#### TASK PROMPT:
All lines in the records below with the word "Right" must be returned.
--- GIVEN RECORDS Enclosed Below ---
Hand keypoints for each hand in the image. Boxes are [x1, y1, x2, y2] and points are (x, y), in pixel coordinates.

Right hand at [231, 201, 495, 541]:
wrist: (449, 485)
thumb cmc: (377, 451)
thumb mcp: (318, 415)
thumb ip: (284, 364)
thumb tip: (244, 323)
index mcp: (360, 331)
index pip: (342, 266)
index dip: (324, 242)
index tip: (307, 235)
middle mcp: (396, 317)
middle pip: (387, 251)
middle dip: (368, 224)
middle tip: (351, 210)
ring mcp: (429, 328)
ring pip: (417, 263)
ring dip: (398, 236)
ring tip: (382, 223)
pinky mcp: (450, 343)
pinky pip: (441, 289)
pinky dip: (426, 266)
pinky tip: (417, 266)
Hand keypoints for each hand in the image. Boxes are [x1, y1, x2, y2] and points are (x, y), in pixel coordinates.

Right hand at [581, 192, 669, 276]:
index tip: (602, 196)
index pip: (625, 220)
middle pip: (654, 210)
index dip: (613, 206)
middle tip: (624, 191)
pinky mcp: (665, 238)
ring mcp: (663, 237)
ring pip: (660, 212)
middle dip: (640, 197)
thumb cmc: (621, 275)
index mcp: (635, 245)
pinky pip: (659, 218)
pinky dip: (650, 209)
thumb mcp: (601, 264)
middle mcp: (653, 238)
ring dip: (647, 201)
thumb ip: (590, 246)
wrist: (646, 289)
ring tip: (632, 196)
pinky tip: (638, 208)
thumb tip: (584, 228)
--- End of Enclosed GIVEN RECORDS ---
--- GIVEN RECORDS Enclosed Below ---
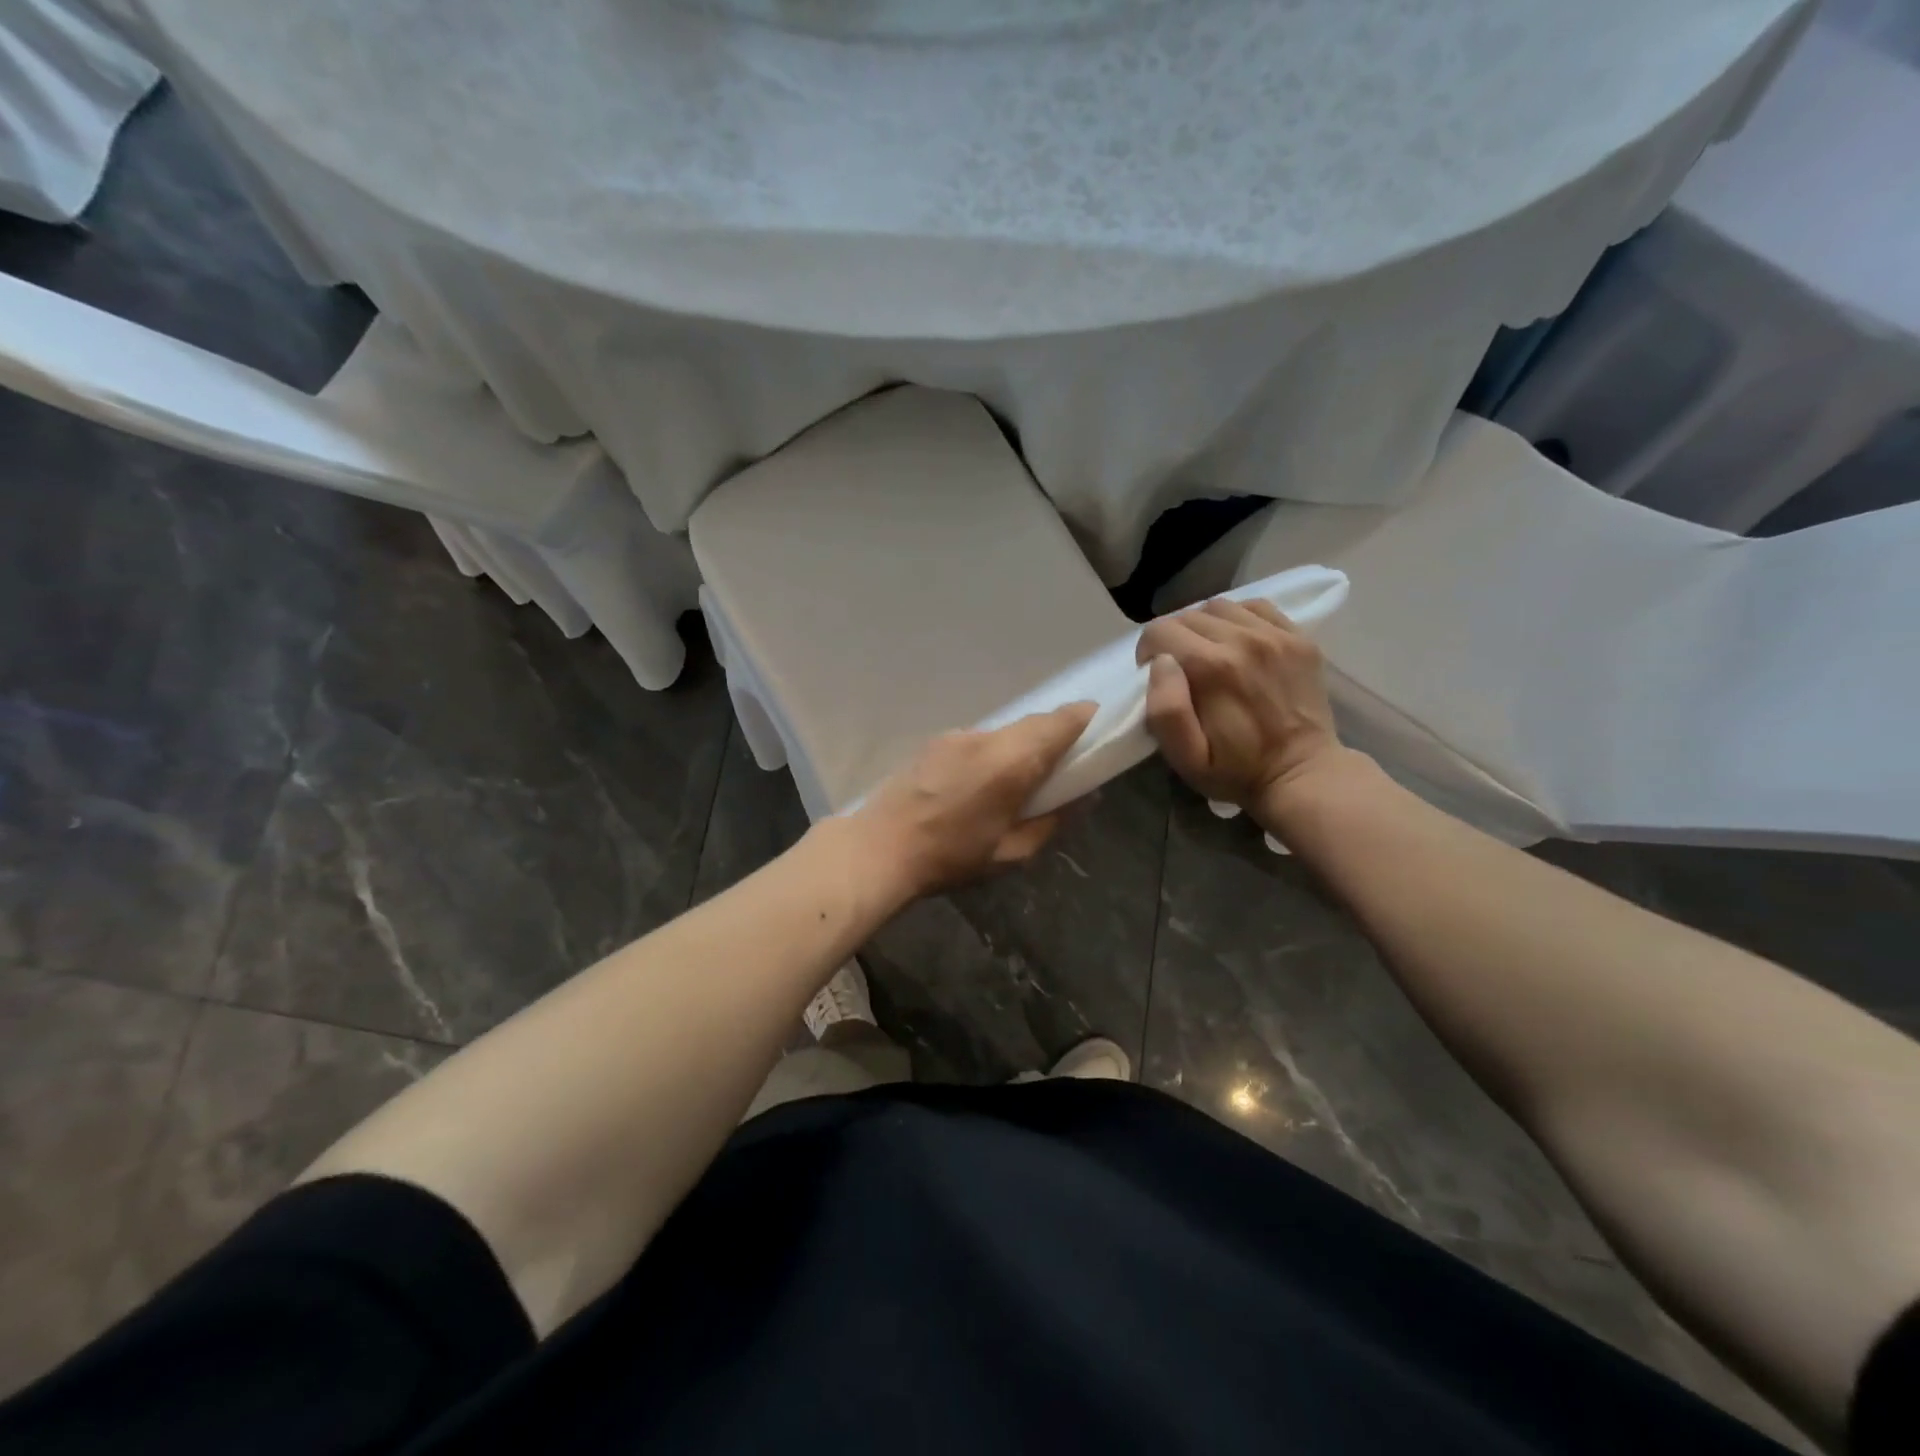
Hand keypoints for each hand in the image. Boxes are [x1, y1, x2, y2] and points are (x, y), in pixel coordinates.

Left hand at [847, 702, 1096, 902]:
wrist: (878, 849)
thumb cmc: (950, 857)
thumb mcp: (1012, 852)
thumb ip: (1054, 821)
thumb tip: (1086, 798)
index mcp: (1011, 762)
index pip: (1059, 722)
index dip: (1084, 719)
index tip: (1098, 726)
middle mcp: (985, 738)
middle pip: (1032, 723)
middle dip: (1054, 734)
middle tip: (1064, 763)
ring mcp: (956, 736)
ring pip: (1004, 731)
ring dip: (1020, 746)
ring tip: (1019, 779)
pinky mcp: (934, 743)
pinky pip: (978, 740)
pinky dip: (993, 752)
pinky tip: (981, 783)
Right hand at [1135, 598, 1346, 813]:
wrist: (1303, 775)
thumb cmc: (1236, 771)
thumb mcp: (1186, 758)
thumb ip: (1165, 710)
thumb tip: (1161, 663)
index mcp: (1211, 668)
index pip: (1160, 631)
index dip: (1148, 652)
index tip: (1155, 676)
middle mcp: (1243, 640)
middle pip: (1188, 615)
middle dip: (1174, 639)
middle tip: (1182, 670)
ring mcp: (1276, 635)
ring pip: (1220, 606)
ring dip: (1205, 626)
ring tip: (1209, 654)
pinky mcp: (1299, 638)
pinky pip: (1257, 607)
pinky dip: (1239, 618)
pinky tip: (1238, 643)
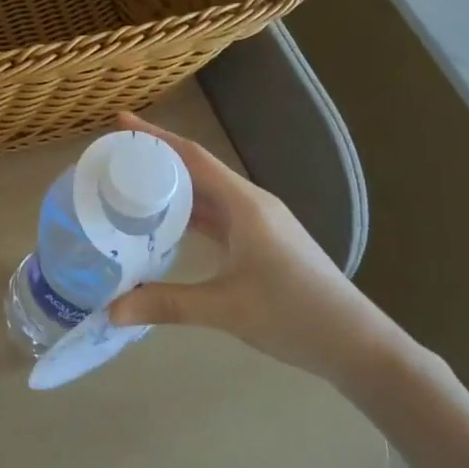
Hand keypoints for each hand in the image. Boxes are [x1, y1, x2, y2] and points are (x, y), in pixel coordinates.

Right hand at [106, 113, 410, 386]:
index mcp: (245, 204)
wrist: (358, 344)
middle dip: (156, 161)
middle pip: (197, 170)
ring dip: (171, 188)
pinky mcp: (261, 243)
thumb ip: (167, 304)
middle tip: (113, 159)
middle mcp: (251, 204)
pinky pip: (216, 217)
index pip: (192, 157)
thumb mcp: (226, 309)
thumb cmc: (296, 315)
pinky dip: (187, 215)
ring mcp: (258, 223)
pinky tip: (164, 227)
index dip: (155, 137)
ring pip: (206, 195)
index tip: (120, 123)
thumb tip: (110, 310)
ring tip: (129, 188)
--- End of Enclosed GIVEN RECORDS ---
--- GIVEN RECORDS Enclosed Below ---
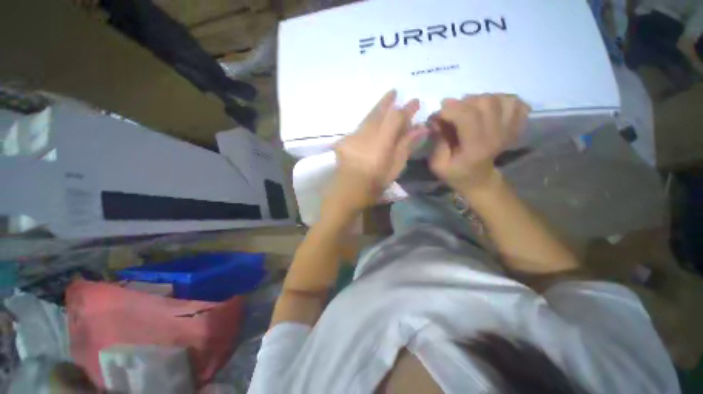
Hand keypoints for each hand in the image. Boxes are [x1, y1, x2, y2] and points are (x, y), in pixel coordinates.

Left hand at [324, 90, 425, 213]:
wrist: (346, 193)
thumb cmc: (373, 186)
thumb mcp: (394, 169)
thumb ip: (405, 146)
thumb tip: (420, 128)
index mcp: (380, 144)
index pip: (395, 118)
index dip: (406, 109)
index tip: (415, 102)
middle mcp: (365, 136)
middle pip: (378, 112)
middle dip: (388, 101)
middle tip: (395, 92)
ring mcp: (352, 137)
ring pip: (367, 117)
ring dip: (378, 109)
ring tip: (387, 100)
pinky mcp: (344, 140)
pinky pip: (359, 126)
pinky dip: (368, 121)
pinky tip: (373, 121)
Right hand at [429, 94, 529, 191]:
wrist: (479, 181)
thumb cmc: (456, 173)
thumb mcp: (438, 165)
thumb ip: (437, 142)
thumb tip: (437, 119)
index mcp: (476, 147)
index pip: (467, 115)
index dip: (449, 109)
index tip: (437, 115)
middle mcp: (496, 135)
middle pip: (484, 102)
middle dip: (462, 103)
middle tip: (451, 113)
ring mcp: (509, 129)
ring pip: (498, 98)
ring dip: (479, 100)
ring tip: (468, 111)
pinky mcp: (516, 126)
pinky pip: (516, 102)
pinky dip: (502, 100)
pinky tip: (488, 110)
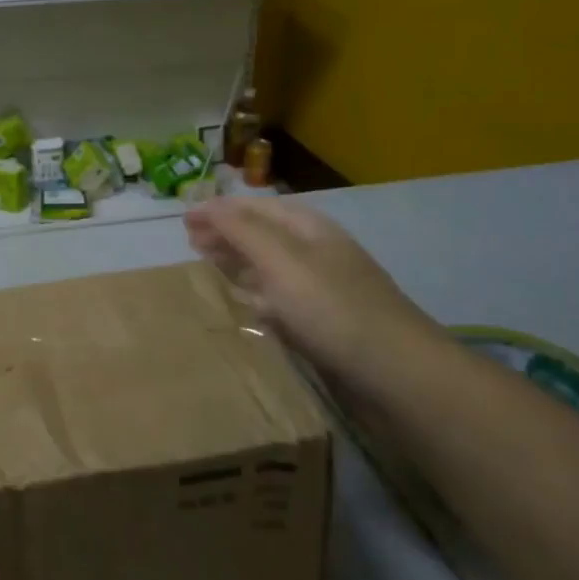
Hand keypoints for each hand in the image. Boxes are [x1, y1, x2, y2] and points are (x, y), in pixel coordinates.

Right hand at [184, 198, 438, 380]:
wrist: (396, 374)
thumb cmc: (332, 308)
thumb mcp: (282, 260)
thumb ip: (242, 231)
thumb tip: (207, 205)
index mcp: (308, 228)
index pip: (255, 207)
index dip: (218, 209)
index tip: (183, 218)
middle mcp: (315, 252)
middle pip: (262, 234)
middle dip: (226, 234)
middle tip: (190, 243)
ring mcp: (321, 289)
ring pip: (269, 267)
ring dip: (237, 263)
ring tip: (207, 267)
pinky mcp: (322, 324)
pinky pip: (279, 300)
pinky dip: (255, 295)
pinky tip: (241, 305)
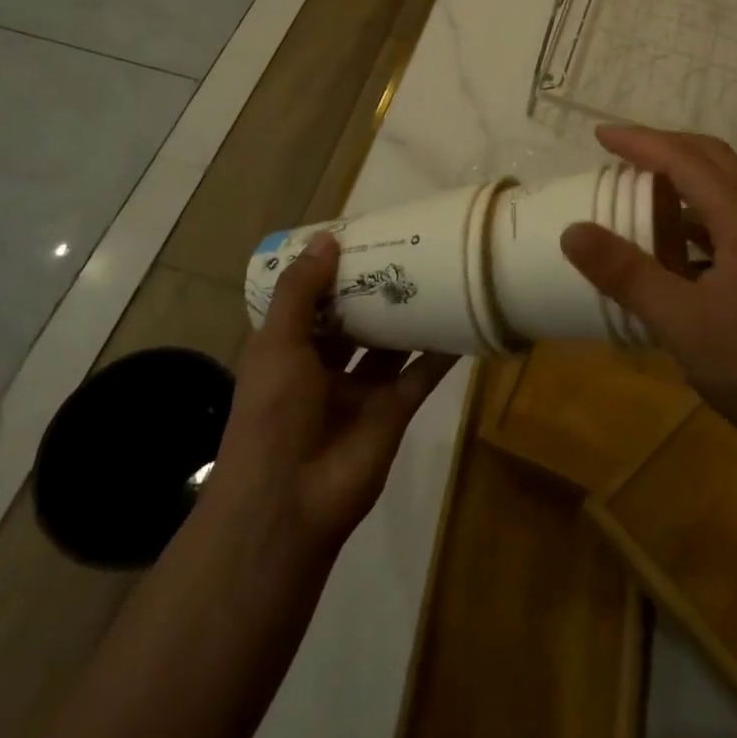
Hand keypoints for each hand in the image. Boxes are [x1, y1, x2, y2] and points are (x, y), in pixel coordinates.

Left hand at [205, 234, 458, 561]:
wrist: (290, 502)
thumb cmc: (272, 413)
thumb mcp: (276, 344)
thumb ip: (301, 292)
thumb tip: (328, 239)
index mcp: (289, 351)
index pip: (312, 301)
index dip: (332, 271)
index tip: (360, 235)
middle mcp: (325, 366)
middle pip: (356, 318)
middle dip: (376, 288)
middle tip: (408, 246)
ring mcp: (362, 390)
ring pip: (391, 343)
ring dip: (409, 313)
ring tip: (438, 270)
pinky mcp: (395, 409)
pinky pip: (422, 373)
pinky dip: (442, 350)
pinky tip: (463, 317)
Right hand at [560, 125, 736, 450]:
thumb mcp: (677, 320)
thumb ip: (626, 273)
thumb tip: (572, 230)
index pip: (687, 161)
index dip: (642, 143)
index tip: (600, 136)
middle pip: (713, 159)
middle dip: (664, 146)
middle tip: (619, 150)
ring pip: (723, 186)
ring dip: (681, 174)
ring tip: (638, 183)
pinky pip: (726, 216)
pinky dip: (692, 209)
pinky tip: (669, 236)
--- End of Enclosed GIVEN RECORDS ---
#### WRITTEN REPLY:
Right hand at [231, 201, 495, 541]:
Right hand at [581, 192, 669, 276]:
Right hand at [1135, 598, 1346, 813]:
Right hand at [106, 113, 410, 386]:
Right hand at [429, 94, 529, 191]:
Right hand at [184, 198, 438, 380]:
Right hand at [560, 125, 736, 450]:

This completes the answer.